Do marszałka trafił już apel zarządu powiatu tucholskiego o korektę nowego rozkładu jazdy, z ciekawym i niemal bezkosztowym rozwiązaniem.
- Teraz między Tucholą a Bydgoszczą kursuje 16 par pociągów – tłumaczy powiatowy radny Andrzej Pruszak. - Proponujemy, by 3 pary skierować z Bydgoszczy do Wierzchucina a potem do Lipowej Tucholskiej. To niemalże ta sama odległość, więc i koszt zbliżony.
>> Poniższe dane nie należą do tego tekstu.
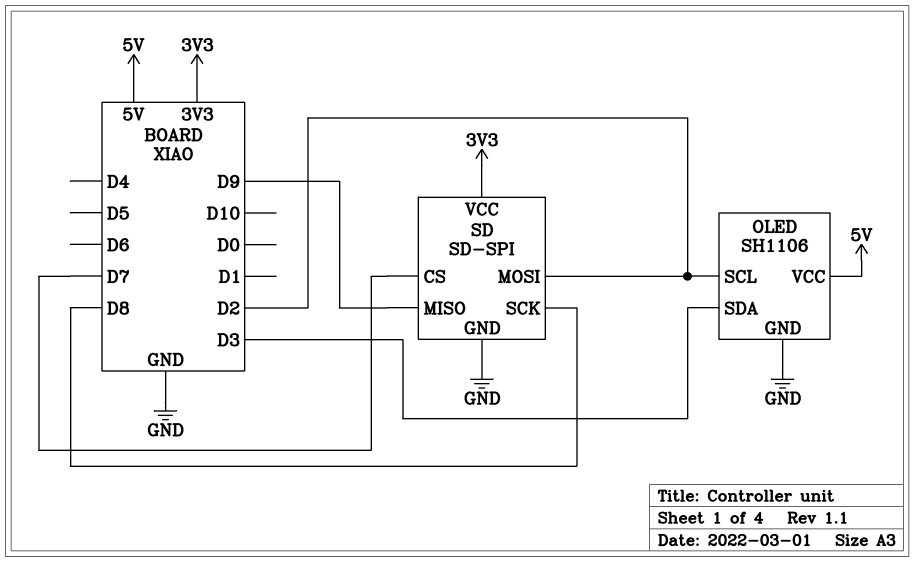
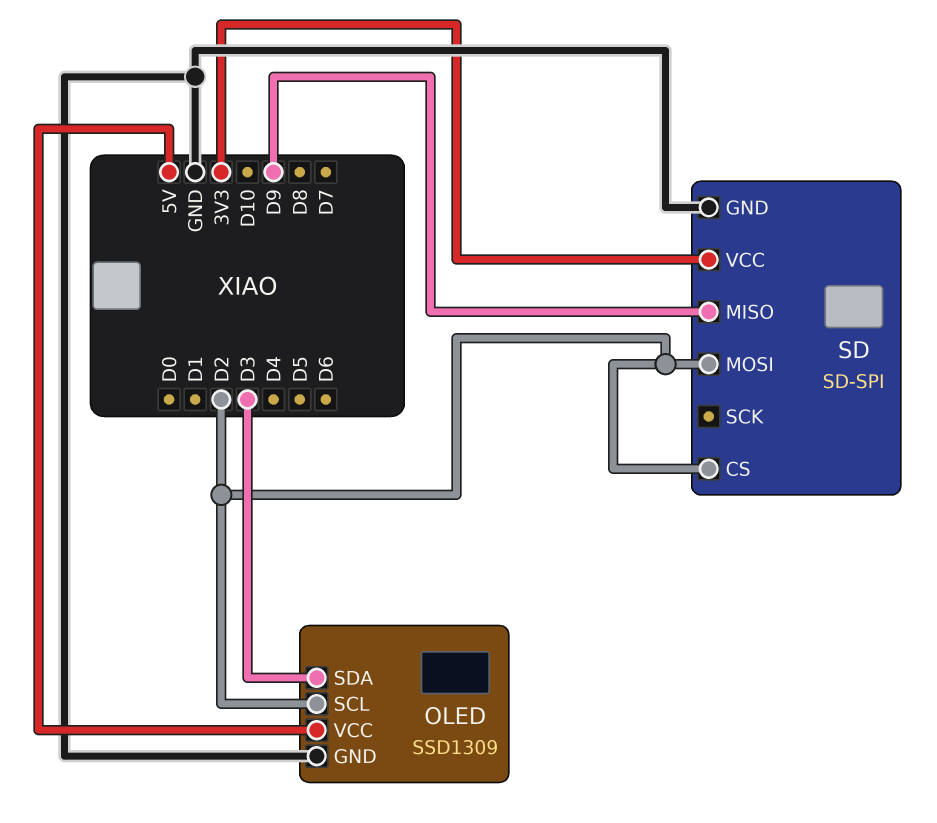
OLED: SH1106 -> SSD1309
SD pin CS: D7 -> D2
SD pin SCK: D8 -> none

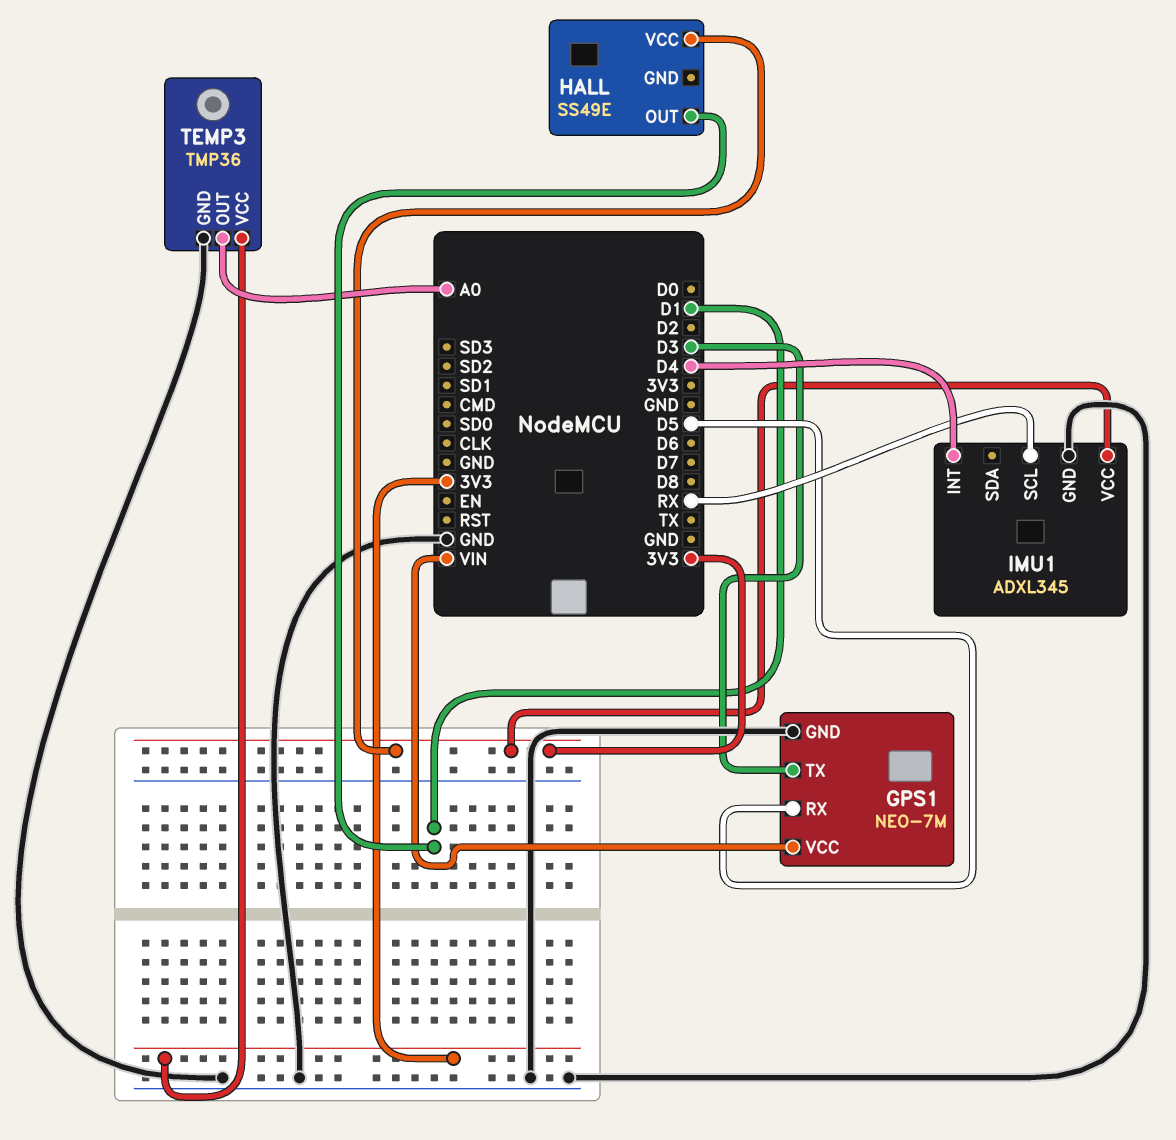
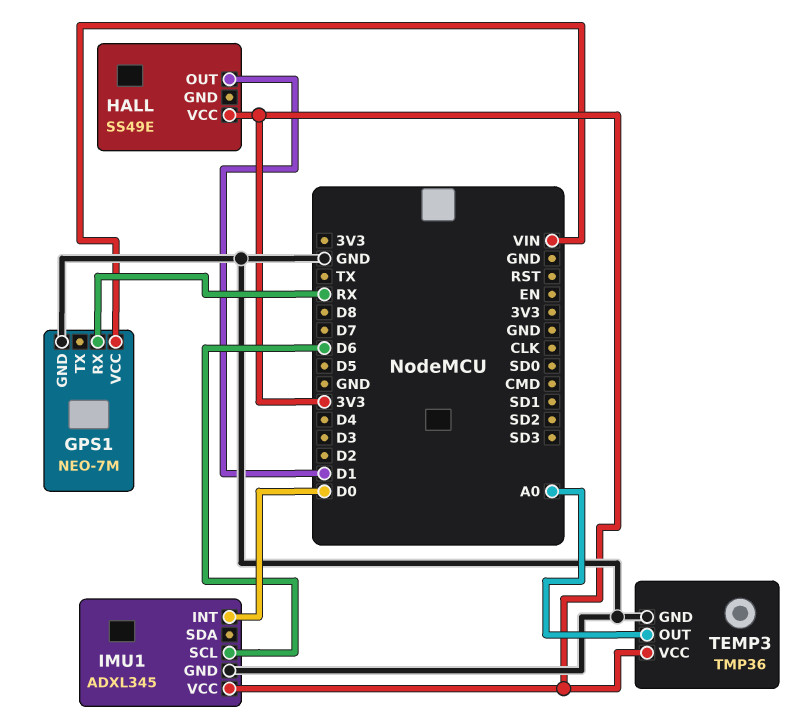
GPS1 pin RX: D5 -> RX
GPS1 pin TX: D3 -> none
IMU1 pin INT: D4 -> D0
IMU1 pin SCL: RX -> D6

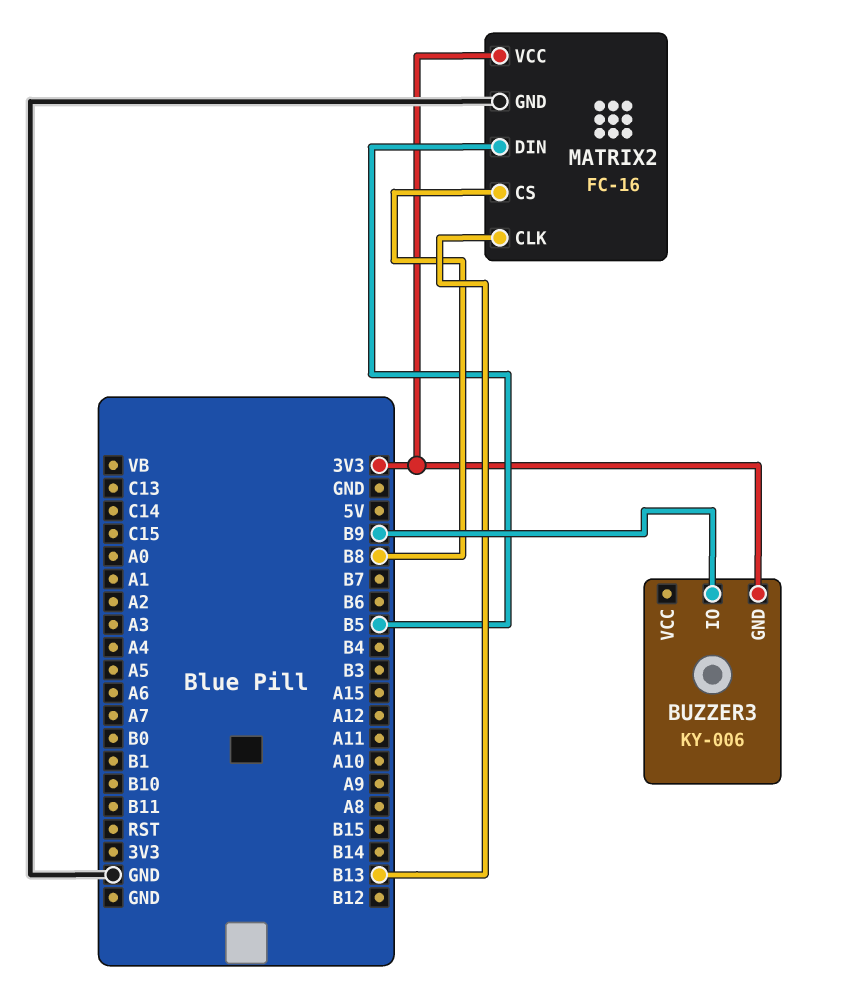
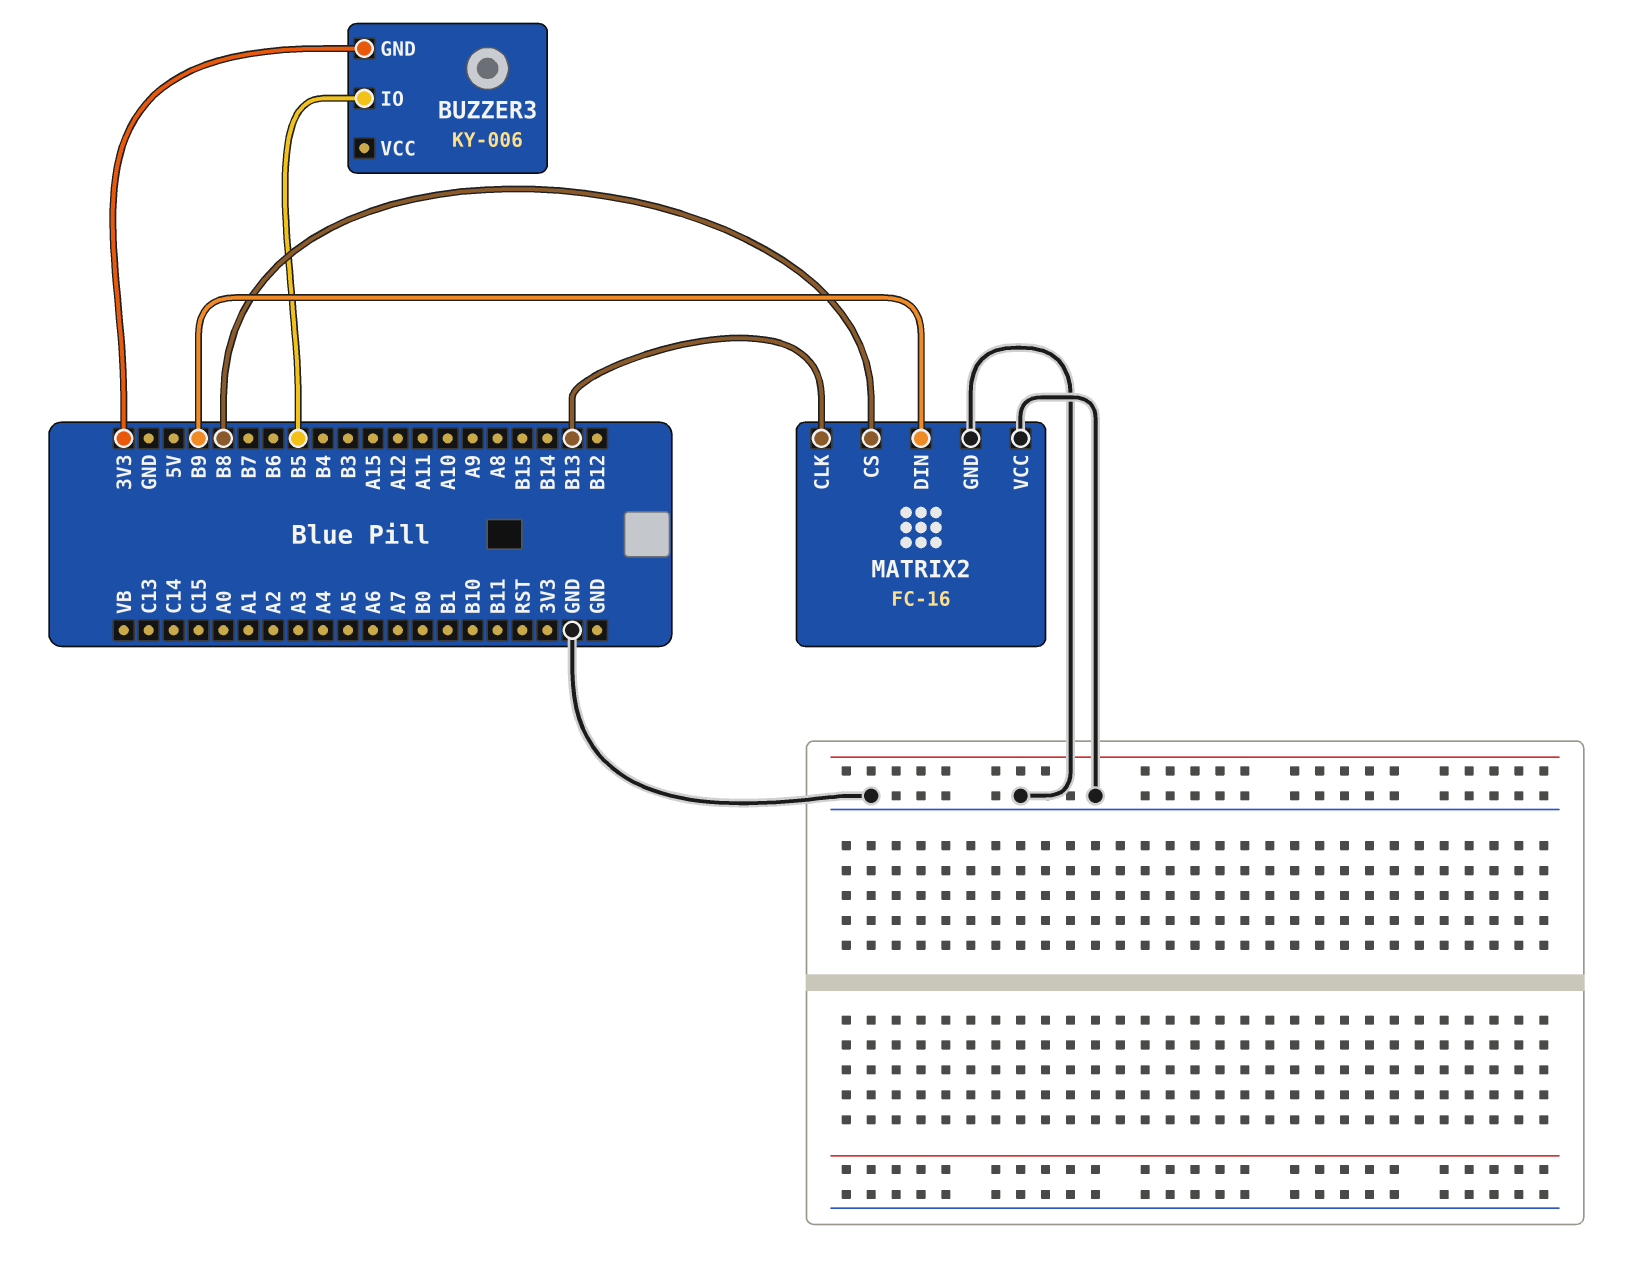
BUZZER3 pin IO: B9 -> B5
MATRIX2 pin DIN: B5 -> B9
MATRIX2 pin VCC: 3V3 -> GND

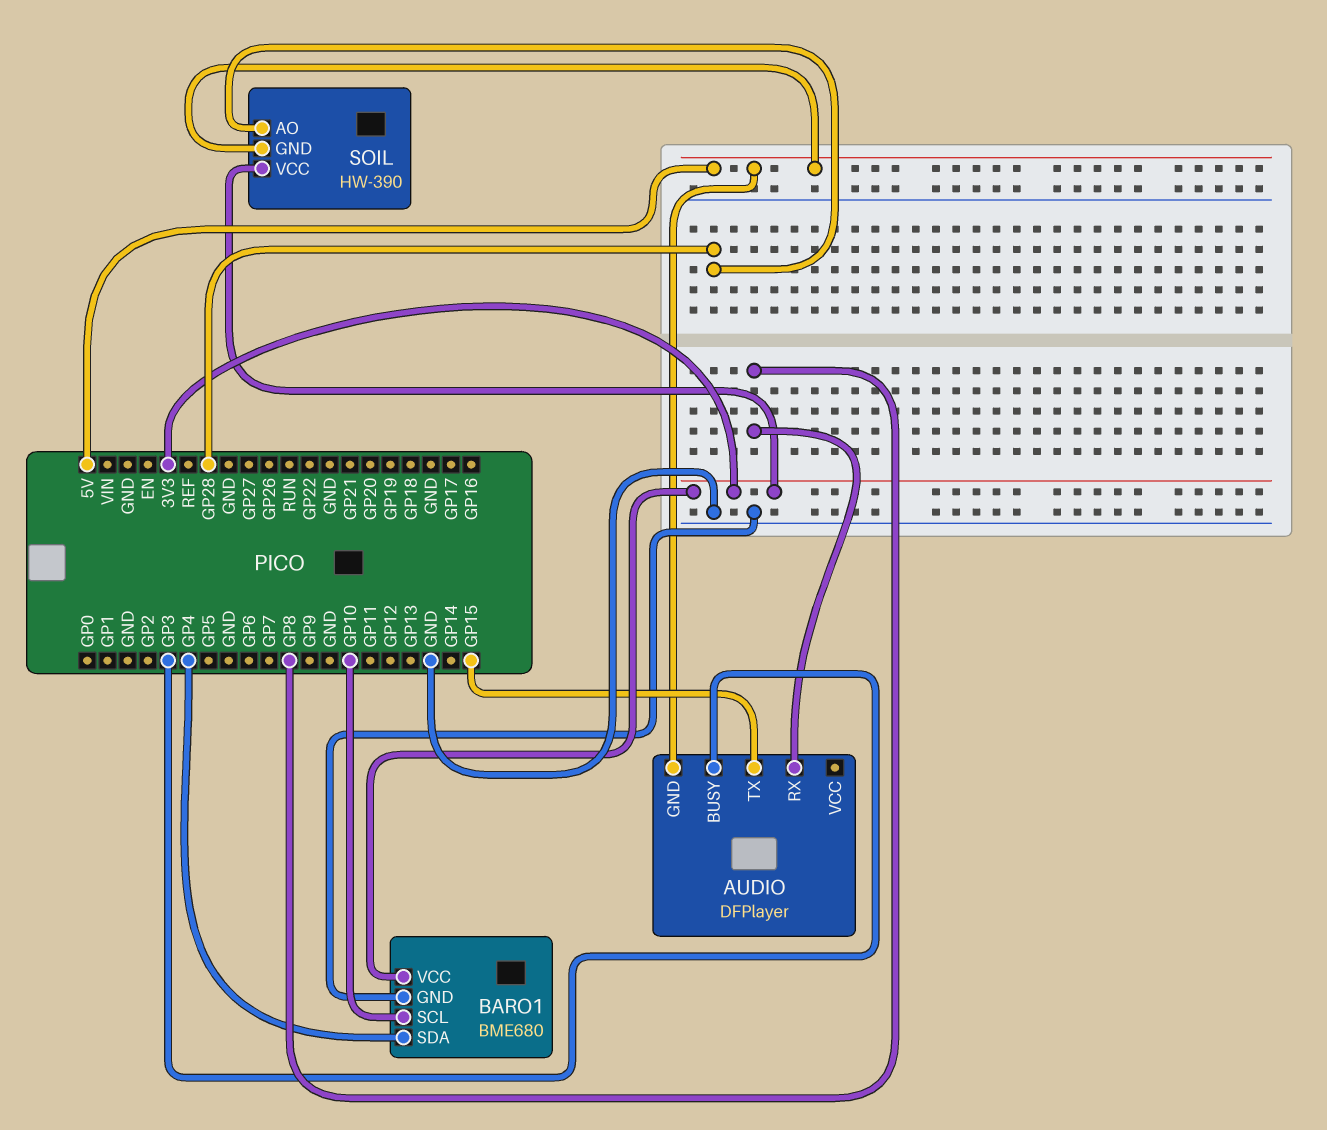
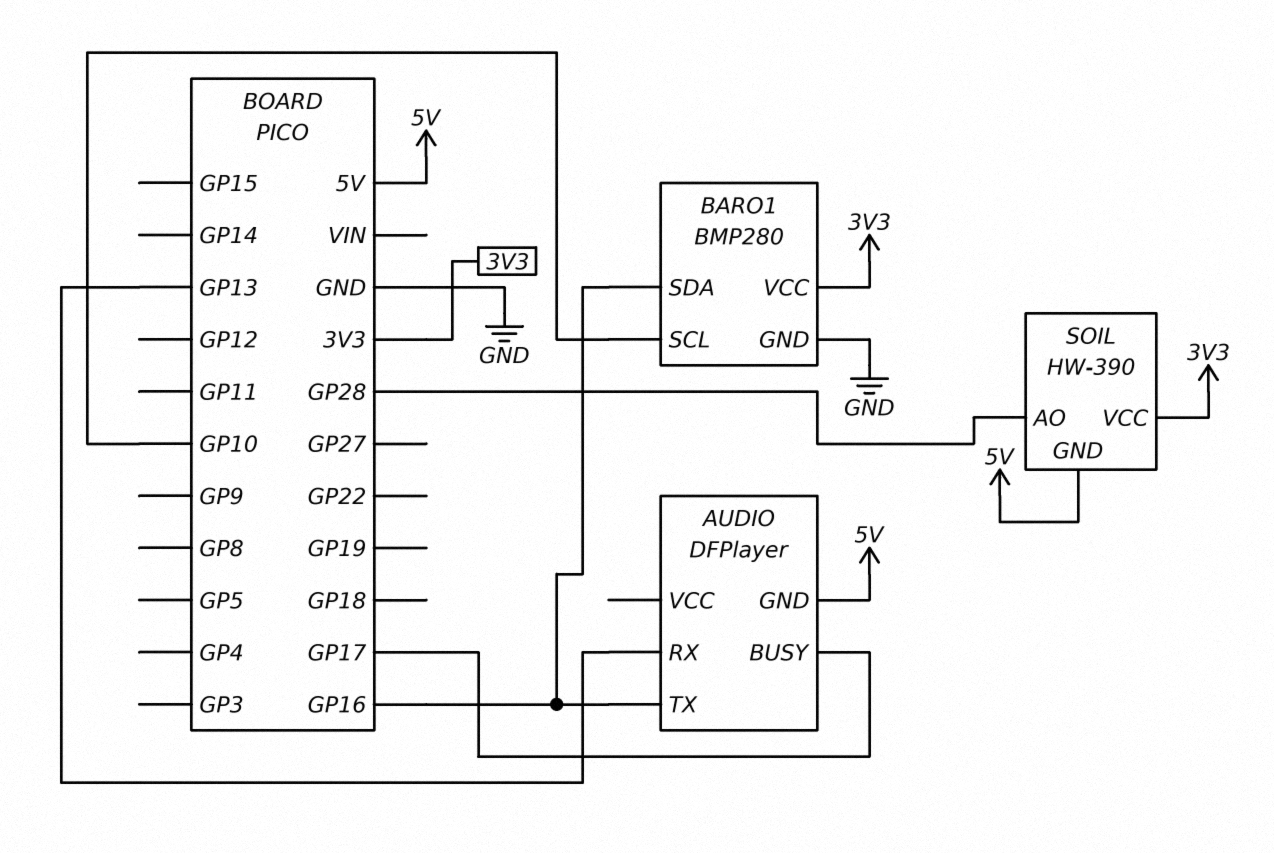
AUDIO pin BUSY: GP3 -> GP17
AUDIO pin RX: GP8 -> GP13
AUDIO pin TX: GP15 -> GP16
BARO1: BME680 -> BMP280
BARO1 pin SDA: GP4 -> GP16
Istotnie – zaproponowana nowa trasa trzech par pociągów jest dłuższa zaledwie o 5 kilometrów niż przejazd z Wierzchucina do Tucholi. Za to po drodze są przystanki kolejowe m. in.Małe Gacno i Zielonka w gminie Cekcyn oraz Zielonka i Rosochatka w gminie Śliwice. To rozwiązanie ma do rozpatrzenia marszałek województwa kujawsko - pomorskiego.